The point of this tip is not so much to tell you exactly how to tune your random forest model but instead to share a way in which you can efficiently and effectively study the effects of the tuning parameters using SAS code. You can see how this same methodology can be extended to the other modeling algorithms in Enterprise Miner quite easily (if you are unsure of what proc is run for a given node, place “options mprint;” in your project start code, run the node, and check the logs for that node).

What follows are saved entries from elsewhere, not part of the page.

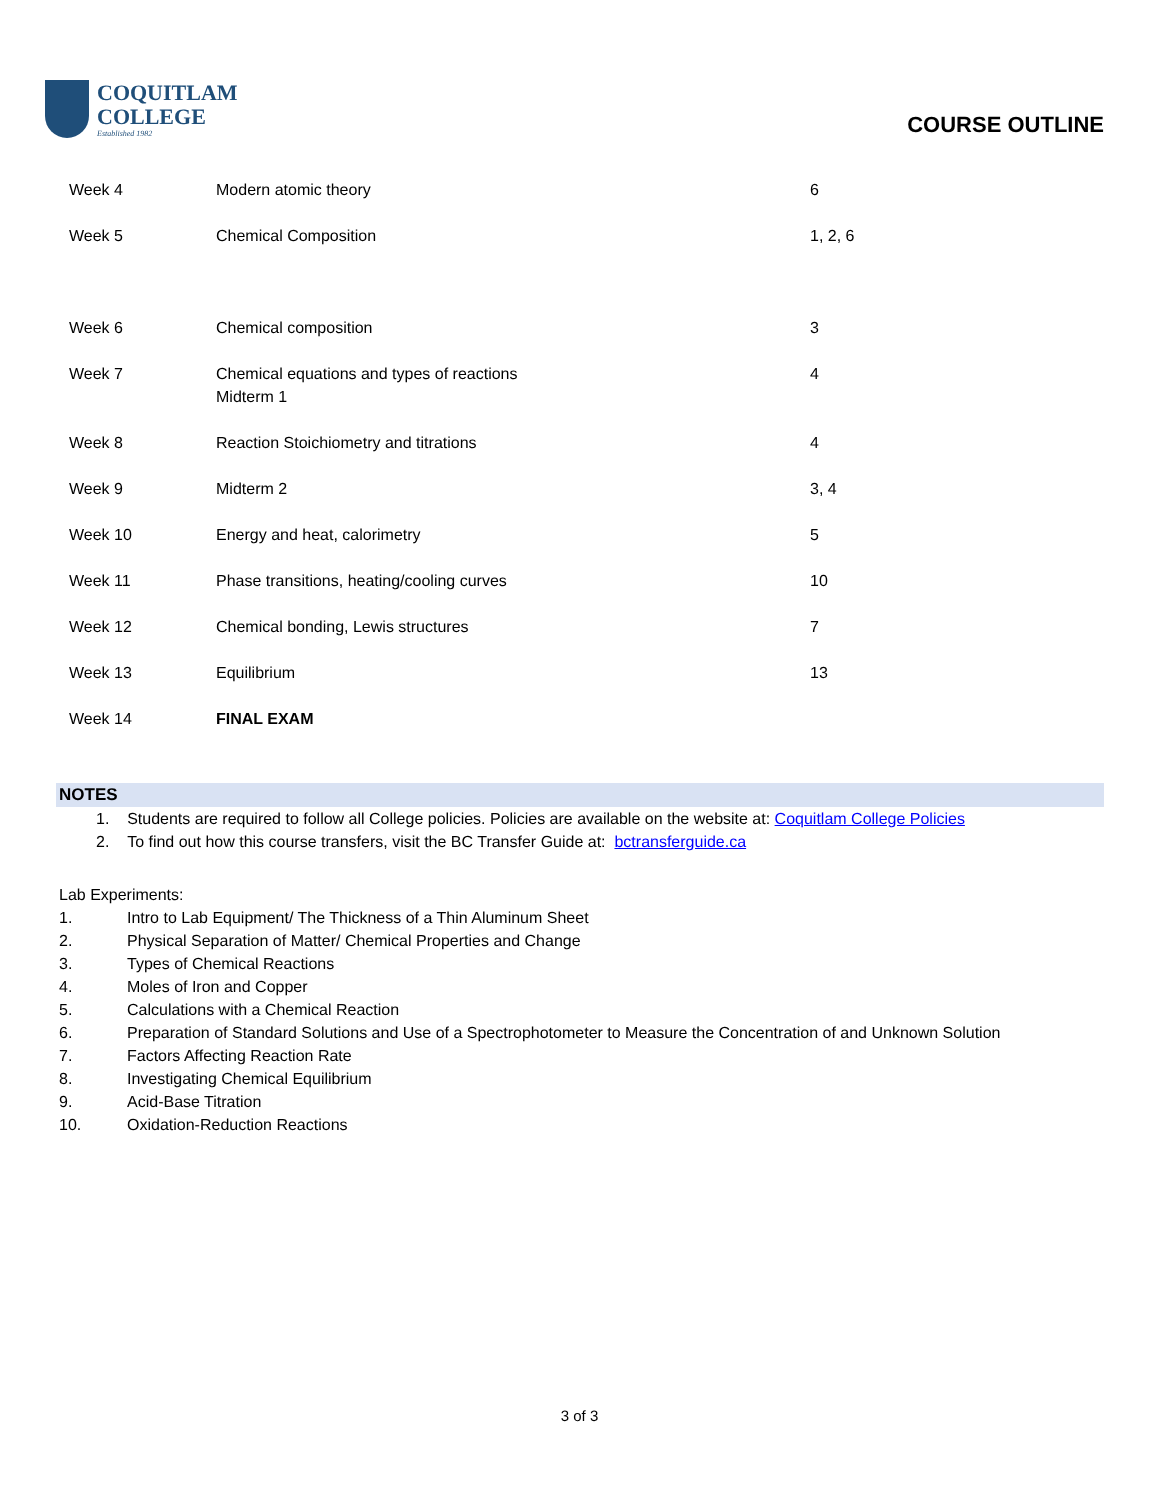COQUITLAM
COLLEGE
Established 1982
COURSE OUTLINE
| Week 4 | Modern atomic theory | 6 |
| Week 5 | Chemical Composition | 1, 2, 6 |
| Week 6 | Chemical composition | 3 |
| Week 7 | Chemical equations and types of reactions Midterm 1 | 4 |
| Week 8 | Reaction Stoichiometry and titrations | 4 |
| Week 9 | Midterm 2 | 3, 4 |
| Week 10 | Energy and heat, calorimetry | 5 |
| Week 11 | Phase transitions, heating/cooling curves | 10 |
| Week 12 | Chemical bonding, Lewis structures | 7 |
| Week 13 | Equilibrium | 13 |
| Week 14 | FINAL EXAM | |
NOTES
1. Students are required to follow all College policies. Policies are available on the website at: Coquitlam College Policies
2. To find out how this course transfers, visit the BC Transfer Guide at: bctransferguide.ca
Lab Experiments:
1. Intro to Lab Equipment/ The Thickness of a Thin Aluminum Sheet
2. Physical Separation of Matter/ Chemical Properties and Change
3. Types of Chemical Reactions
4. Moles of Iron and Copper
5. Calculations with a Chemical Reaction
6. Preparation of Standard Solutions and Use of a Spectrophotometer to Measure the Concentration of and Unknown Solution
7. Factors Affecting Reaction Rate
8. Investigating Chemical Equilibrium
9. Acid-Base Titration
10. Oxidation-Reduction Reactions
3 of 3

Keep in mind that you will need to use a Data Partition node and base your fit statistics comparison on the validation or test partition (which out-of-bag data was used for in our random forest assessment).

Now you can experiment for yourself. This post includes a zip file containing two Enterprise Miner diagrams (one for random forest and one for SVM) and the data used in these projects. Extract the contents of the zip file and then in Enterprise Miner use the Import Diagram from XML option in the File menu and select the appropriate xml file extracted from the zip file. You will also need to select the Data node and configure it to point to the appropriate file (banana.csv from the zip file for the SVM diagram) or data set (MNIST data set imported as described above for the random forest diagram).

Acknowledgements

Many thanks to Ray Wright for helping with the macros used in these studies.

References

Leveraging Ensemble Models in SAS® Enterprise Miner™

Tip: Four Types of Ensemble Models and how to use them in SAS® Enterprise Miner™

Breiman, L. 2001. “Random Forests”, Machine Learning 45: 123–140

YG1992 · ‎12-27-2017

Thank you very much for your brilliant work, Mr. Brett Wujek and Ms. Anna Brown. After tuning the hyperparameters in random forest I would like to tune them also in gradient boosting decision trees, but I could not find any information about how to achieve this goal by coding in SAS EM; what I could find is using SAS Viya Code Node in another software which my company doesn't own. My question is: is there any probability to tune GBDT by coding in SAS EM 14.3? If so, could you give a simple example or template about the syntax (I even cannot find any information about the syntax of gradient boosting process in SAS EM)? That will be really helpful to me. Thank you so much!